Russia sent two Buk anti-aircraft missile systems to the territory of Ukraine and planned to send a third one, Ukrinform reported, citing Eliot Higgins, founder of the international investigative group Bellingcat.

"The first Buk arrived a few days before MH17 was shot down, but it broke down and had to be sent back to Russia. Then Russia tried to send two more on the night of July 17, but only one missile systems crossed the border, because there were not enough trucks to transport the other Buk," Higgins explained.

The prosecution in the case of the crash of flight MH17 said in court that two Buk missile systems were sent to Ukraine from Russia in 2014, but one of them broke down on its way.

On March 9 and 10, court hearings were held in the Netherlands in the case of the downed flight MH17.

Four suspects in downing of the MH17 passenger plane face life imprisonment. After the first two days of the trial hearings, the trial was adjourned until March 23.
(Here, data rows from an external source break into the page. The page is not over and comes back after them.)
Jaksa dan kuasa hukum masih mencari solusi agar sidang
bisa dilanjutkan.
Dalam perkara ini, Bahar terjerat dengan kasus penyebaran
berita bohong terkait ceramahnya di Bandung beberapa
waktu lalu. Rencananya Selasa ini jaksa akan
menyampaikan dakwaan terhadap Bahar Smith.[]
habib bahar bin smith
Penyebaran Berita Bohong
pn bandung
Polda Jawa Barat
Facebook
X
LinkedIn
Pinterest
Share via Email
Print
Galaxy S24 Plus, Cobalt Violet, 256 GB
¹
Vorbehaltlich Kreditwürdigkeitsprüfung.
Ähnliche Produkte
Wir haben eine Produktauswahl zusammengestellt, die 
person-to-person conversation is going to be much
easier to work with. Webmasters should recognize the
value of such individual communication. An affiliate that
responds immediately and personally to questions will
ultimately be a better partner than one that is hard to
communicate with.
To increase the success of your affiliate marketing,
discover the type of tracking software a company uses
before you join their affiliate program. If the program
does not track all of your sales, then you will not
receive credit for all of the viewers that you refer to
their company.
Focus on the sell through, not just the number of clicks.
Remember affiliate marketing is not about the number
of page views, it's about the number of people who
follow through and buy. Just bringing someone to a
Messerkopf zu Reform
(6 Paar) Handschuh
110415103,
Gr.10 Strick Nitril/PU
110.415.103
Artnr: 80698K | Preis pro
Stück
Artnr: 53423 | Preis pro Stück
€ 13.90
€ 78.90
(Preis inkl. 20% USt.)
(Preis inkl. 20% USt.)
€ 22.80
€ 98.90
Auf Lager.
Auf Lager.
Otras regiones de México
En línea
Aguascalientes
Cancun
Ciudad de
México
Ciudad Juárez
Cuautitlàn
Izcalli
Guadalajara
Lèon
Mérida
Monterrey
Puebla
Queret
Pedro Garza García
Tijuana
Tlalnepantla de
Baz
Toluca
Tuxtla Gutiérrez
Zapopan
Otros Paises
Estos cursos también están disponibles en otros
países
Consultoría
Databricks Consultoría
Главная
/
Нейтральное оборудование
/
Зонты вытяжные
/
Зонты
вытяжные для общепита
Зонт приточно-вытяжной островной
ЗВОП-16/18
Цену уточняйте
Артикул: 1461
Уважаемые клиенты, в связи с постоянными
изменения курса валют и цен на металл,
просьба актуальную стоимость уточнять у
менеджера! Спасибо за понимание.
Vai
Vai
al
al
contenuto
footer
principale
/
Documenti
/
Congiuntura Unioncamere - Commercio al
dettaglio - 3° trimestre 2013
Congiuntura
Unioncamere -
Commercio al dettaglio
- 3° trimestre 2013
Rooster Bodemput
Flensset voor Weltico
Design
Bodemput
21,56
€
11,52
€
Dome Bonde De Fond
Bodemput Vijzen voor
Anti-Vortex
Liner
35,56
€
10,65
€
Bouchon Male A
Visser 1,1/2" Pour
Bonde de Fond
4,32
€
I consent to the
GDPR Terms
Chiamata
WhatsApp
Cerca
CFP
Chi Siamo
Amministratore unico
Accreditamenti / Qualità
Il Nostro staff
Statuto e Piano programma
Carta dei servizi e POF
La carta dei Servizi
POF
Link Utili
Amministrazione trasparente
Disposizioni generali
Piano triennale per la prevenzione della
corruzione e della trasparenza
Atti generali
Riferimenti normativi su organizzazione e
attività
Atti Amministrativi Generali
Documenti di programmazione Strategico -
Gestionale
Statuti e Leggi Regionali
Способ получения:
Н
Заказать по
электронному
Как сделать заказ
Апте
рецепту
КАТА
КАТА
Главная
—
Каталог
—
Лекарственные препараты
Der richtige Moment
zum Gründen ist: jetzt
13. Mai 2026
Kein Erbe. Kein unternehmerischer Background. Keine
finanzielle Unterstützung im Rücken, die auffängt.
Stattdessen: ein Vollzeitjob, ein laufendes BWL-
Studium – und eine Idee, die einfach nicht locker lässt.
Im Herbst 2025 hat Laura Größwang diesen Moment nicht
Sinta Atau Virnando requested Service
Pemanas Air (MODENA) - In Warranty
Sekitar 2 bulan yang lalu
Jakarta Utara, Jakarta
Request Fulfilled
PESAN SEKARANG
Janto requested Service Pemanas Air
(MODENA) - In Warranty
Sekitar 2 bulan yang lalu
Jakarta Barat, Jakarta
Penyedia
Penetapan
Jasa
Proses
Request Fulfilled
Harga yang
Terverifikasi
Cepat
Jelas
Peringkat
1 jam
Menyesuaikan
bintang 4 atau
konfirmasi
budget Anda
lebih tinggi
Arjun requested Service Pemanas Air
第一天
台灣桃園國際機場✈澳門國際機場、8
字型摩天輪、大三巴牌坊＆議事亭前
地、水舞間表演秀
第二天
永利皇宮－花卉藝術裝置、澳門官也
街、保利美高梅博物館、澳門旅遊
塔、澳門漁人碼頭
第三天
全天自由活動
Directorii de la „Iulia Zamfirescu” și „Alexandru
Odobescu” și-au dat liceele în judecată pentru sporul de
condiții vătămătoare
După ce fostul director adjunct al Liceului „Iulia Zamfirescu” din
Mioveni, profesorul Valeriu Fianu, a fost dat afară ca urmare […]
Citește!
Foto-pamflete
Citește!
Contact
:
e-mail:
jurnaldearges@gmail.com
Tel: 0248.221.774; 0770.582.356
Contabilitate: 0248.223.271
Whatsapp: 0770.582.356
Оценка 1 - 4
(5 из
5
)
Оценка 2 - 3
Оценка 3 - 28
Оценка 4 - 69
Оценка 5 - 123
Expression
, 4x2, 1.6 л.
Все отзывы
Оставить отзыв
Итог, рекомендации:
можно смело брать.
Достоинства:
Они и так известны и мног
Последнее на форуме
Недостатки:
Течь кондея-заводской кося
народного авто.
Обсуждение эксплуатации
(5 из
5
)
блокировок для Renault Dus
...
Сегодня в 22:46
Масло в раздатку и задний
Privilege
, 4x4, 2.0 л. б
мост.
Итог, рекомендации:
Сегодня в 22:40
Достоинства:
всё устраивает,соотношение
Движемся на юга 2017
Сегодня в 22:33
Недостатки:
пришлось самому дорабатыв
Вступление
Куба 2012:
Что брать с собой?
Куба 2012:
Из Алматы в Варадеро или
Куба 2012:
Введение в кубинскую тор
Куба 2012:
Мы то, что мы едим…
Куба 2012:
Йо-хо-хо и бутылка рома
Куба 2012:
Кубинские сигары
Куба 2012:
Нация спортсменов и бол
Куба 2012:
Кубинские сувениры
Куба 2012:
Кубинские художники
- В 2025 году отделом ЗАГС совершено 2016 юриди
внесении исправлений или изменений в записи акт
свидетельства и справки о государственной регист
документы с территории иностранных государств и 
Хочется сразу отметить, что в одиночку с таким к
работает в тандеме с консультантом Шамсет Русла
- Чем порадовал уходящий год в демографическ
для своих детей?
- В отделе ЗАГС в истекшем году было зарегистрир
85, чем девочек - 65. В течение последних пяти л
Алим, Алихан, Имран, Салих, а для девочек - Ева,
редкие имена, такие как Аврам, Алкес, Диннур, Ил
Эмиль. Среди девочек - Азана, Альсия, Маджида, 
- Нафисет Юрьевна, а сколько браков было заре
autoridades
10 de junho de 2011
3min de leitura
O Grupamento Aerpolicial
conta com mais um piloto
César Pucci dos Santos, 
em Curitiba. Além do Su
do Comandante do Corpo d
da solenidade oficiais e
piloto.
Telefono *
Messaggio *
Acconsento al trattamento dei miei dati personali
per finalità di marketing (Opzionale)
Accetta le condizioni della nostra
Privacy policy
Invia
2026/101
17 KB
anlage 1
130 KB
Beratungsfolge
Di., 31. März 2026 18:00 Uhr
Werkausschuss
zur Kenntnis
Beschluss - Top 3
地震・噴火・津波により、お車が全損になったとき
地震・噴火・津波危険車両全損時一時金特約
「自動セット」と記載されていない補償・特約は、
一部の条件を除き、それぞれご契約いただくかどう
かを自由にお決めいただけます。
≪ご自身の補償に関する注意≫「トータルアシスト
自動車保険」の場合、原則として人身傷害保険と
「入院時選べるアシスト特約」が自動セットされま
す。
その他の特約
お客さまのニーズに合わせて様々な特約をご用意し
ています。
On July 17, 2014, a Malaysia Airlines Boeing 777 flying from Amsterdam to Kuala Lumpur was shot down near the city of Shakhtarsk in Ukraine’s Donetsk region. All crew members and passengers were killed, a total of 298 people, including 80 children.

At a press conference in The Hague in May 2018, nearly four years later, the JIT presented fragments of the missile used to shoot down the plane. The Buk system from which the missile was fired belonged to the 53rd anti-air missile brigade of the Russian Armed Forces, which is based in Kursk.

In June 2019, the JIT released the names of four suspects in the MH17 case: The three Russian citizens Sergey “Gloomy” Dubinsky, Oleg “Caliph” Pulatov and Igor “Strelkov” Girkin, and the Ukrainian citizen Leonid “Mole” Kharchenko. Former DPR militant Vladimir Tsemakh was later also declared a suspect, but Ukraine handed him over to Russia as part of a prisoner exchange.

The Security Service of Ukraine (SBU) announced that the defendants are suspected of committing “a terrorist act which lead to human deaths”.

After five years of investigation, the JIT has established the exact time and route taken by the Buk anti-air missile system from Russia to Ukraine and back, the time and place where the fatal missile was fired, and obtained information about more than 150 people who were involved in the transportation of the Buk.